Now that you are no longer an EU citizen you are not able to benefit from the protection that the European Court of Justice gave you against tax discrimination.
And your Spanish tax bills will go up
In Spain, there are different tax rates and treatments based on the residence status of taxpayers – and now that you have lost your status as an EU resident the rate of tax payable on your rental income will rise from 19% to 24%.
But there is more, and worse. Probably more costly will be the fact that you have also lost the ability to deduct expenses from your rents and tax will now be payable on your gross rental income.
If you want to look on the bright side, there is Double Tax Relief. Great? Well, actually not so much. You will be liable to UK tax on the net income from letting your property – the amount of rent received less relevant expenses and possibly mortgage interest. That income will be taxable in the UK at the basic rate of 20%, or at 40% or 45% if you are a higher rate or additional rate taxpayer.
As an EU resident citizen, you were liable to Spanish tax at 19% on the net income and, if you are a basic rate taxpayer, UK tax at 20% on the same amount; and you could set all of the Spanish tax against the UK tax. This meant a total tax bill of 20% of which 19% went to the Spanish authorities and 1% to HMRC.

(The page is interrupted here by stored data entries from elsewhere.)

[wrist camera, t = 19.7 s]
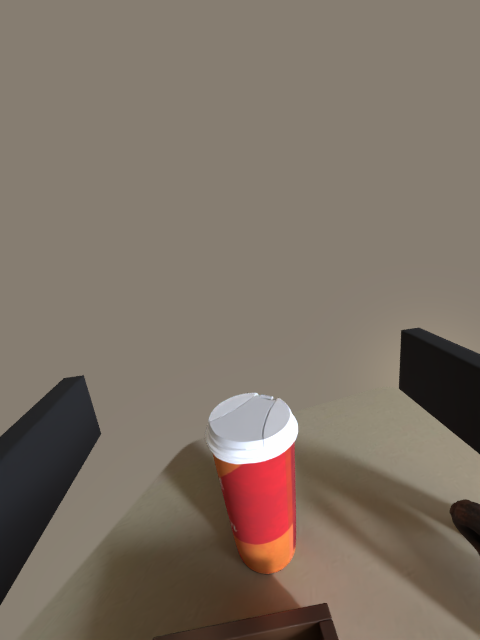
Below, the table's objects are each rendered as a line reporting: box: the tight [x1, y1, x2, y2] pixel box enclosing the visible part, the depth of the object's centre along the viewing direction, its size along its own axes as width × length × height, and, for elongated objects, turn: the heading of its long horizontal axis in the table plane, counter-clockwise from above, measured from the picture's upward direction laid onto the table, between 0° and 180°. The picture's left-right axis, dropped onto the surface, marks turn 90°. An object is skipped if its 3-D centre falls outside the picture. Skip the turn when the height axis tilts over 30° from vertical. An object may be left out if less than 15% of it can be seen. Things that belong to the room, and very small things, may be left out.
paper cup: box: [205, 393, 298, 574], centre depth 25 cm, size 8×8×14 cm
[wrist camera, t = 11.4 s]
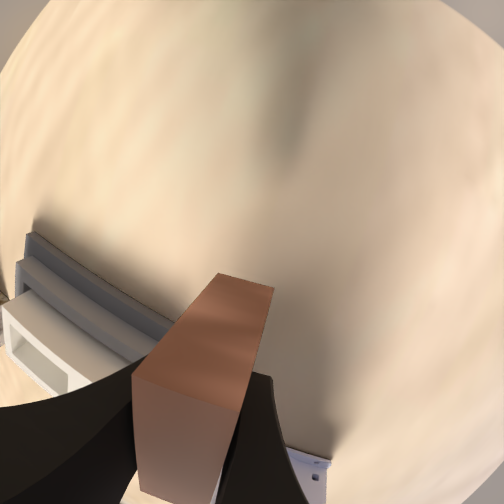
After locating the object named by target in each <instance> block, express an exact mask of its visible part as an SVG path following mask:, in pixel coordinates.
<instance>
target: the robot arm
mask: <svg viewBox="0 0 504 504" xmlns="http://www.w3.org/2000/svg"><path fill="white" fill-rule="evenodd" d="M147 356H148V354H147V355H146V356H144V357H142V358H141V359H139V360H137V361H135V362H134V363H132V364H130V365H128V366H126V367H124V368H122V369H121V370H119V371H117V372H115V373H113V374H111V375H109V376H107V377H105V378H103V379H100V380H98V381H96V382H94V383H91V384H89V385H87V386H84V387H82V388H79V389H77V390H74V391H71V392H69V393H66V394H63V395H59V396H56V397H53V398H49V399H46V400H41V401H37V402H32V403H27V404H22V405H16V406H9V407H0V504H119V503H120V501H121V499H122V497H123V495H124V493H125V491H126V489H127V486H128V484H129V482H130V481H131V479H132V477H133V476H134V474H135V472H136V471H137V460H136V450H135V439H134V425H133V407H132V373H133V372H134V371H135V370H136V369H137V367H138V366H139V365H140V364H141V363H142V361H143V360H144V359H145V358H146V357H147ZM330 466H331V461H330V460H327V459H324V458H320V457H317V456H313V455H310V454H307V453H303V452H300V451H297V450H294V449H291V448H288V447H286V446H285V443H284V440H283V436H282V432H281V428H280V425H279V421H278V416H277V411H276V406H275V400H274V392H273V380H272V378H271V377H270V376H267V375H263V374H259V373H256V372H251V376H250V379H249V383H248V386H247V390H246V393H245V397H244V400H243V403H242V407H241V410H240V414H239V417H238V420H237V423H236V426H235V430H234V433H233V436H232V439H231V442H230V445H229V448H228V451H227V455H226V458H225V461H224V464H223V467H222V470H221V473H220V476H219V479H218V482H217V485H216V488H215V491H214V493H213V496H212V499H211V502H210V504H326V479H327V469H328V468H329V467H330Z"/></svg>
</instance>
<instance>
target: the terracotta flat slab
mask: <svg viewBox="0 0 504 504" xmlns="http://www.w3.org/2000/svg"><path fill="white" fill-rule="evenodd" d="M273 291H274V288H272V287H269V286H265V285H261V284H257V283H254V282H250V281H246V280H242V279H239V278H235V277H231V276H228V275H224V274H220V273H218V274H217V275H216V276H215V277H214V278H213V279H212V281H211V282H210V283H209V284H208V285H207V286H206V288H205V289H204V290H203V291H202V292H201V293H200V295H199V296H198V297H197V298H196V299H195V300H194V302H193V303H192V304H191V305H190V306H189V307H188V309H187V310H186V311H185V312H184V313H183V314H182V316H181V317H180V318H179V319H178V320H177V321H176V323H175V324H174V325H173V326H172V327H171V328H170V330H169V331H168V332H167V333H166V334H165V335H164V337H163V338H162V339H161V340H160V341H159V343H158V344H157V345H156V346H155V347H154V348H153V350H152V351H151V352H150V353H149V354H148V356H147V357H146V358H145V359H144V360H143V361H142V363H141V364H140V365H139V366H138V367H137V369H136V370H135V371H134V372H133V373H132V407H133V425H134V439H135V450H136V460H137V469H138V477H139V485H140V491H142V492H145V493H147V494H150V495H152V496H155V497H157V498H160V499H162V500H165V501H168V502H170V503H173V504H210V502H211V499H212V496H213V493H214V491H215V488H216V485H217V482H218V479H219V476H220V473H221V470H222V467H223V464H224V461H225V458H226V455H227V451H228V448H229V445H230V442H231V439H232V436H233V433H234V430H235V426H236V423H237V420H238V417H239V414H240V410H241V407H242V403H243V400H244V397H245V393H246V390H247V386H248V383H249V379H250V376H251V372H252V369H253V365H254V362H255V358H256V354H257V351H258V347H259V344H260V340H261V336H262V333H263V329H264V325H265V322H266V318H267V314H268V310H269V307H270V303H271V299H272V295H273Z"/></svg>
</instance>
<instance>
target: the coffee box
mask: <svg viewBox="0 0 504 504" xmlns="http://www.w3.org/2000/svg"><path fill="white" fill-rule="evenodd" d="M8 301H9V299H8V298H7V297H6V296H5V295H4V294H3V293H2V292H1V291H0V347H1V346H2V345H3V344H5V341H4V332H3V320H2V305H3V304H5V303H6V302H8Z"/></svg>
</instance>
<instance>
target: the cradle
mask: <svg viewBox="0 0 504 504" xmlns="http://www.w3.org/2000/svg"><path fill="white" fill-rule="evenodd" d="M30 289H32V290H33V291H35V292H36V293H37V294H38V295H39V296H40V297H42V298H43V299H44V300H45V301H46V302H48V303H49V304H50V305H51V306H53V307H54V308H55V309H56V310H58V311H59V312H60V313H62V314H63V315H64V316H65V317H67V318H68V319H69V320H71V321H72V322H73V323H75V324H76V325H77V326H79V327H80V328H81V329H83V330H84V331H86V332H87V333H88V334H90V335H91V336H93V337H94V338H96V339H97V340H98V341H100V342H101V343H103V344H104V345H106V346H107V347H109V348H110V349H112V350H113V351H115V352H116V353H118V354H120V355H121V356H123V357H124V358H126V359H127V360H129V361H131V362H132V363H134V362H135V361H137V360H139V359H141V358H142V357H144V356H146V355H147V354H149V353H150V352H151V351H152V350H153V348H154V347H155V346H156V345H157V344H158V343H159V341H160V340H161V339H162V338H163V337H164V335H165V334H166V333H167V332H168V331H169V330H170V328H171V327H172V326H173V325H174V324H175V323H174V322H172V321H170V320H169V319H167V318H165V317H163V316H162V315H160V314H158V313H156V312H155V311H153V310H151V309H149V308H148V307H146V306H144V305H143V304H141V303H139V302H138V301H136V300H134V299H133V298H131V297H129V296H128V295H126V294H125V293H123V292H121V291H120V290H118V289H117V288H115V287H113V286H112V285H110V284H109V283H107V282H106V281H104V280H103V279H101V278H99V277H98V276H96V275H95V274H93V273H92V272H90V271H89V270H87V269H86V268H84V267H83V266H81V265H80V264H79V263H77V262H76V261H74V260H73V259H71V258H70V257H69V256H67V255H66V254H64V253H63V252H61V251H60V250H59V249H57V248H56V247H55V246H53V245H52V244H50V243H49V242H48V241H46V240H45V239H44V238H42V237H41V236H40V235H38V234H37V233H36V232H31V233H28V234H26V241H25V251H24V259H22V260H20V261H17V262H16V272H15V297H17V296H19V295H21V294H23V293H25V292H27V291H29V290H30Z"/></svg>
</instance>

Now your Spanish Tax bill, at 24% of the gross income, will be more – possibly considerably more – than your UK tax charge. That UK tax will be wholly covered by the Spanish tax and so HMRC will get nothing. You will have paid quite a lot of tax to the AEAT (the Spanish tax authority) and you will not be able to recover any of it.
Perhaps you have borrowed heavily to buy your property, and maybe it is set in a beautiful well maintained estate with high service charges. Possibly your expenses are a large proportion of your rental income. Please do not tell me that they are 77% of that income because if they are you will be losing money (and cash) each year.
Depending on the level of expenses relating to the property, those who are higher or additional rate UK taxpayers could also be worse off. But basic rate taxpayers will be affected more severely.
However, there is a possible glimmer of hope on the horizon, in that there has fairly recently been some change in Spanish tax law to remove discrimination against non-residents. That may happen with tax on rental income.
Perhaps you are holding your hands up in horror at all of this. Let us hope this is only because you are not happy it is going to cost you a bit more and not because you have let your property in Spain for many years and have no idea what any of this is about.
If that is the case, go and find an accountant and get some proper professional help, and do so now. But even if you have paid all your taxes in both the UK and Spain you should find out exactly how this will affect you in your particular circumstances.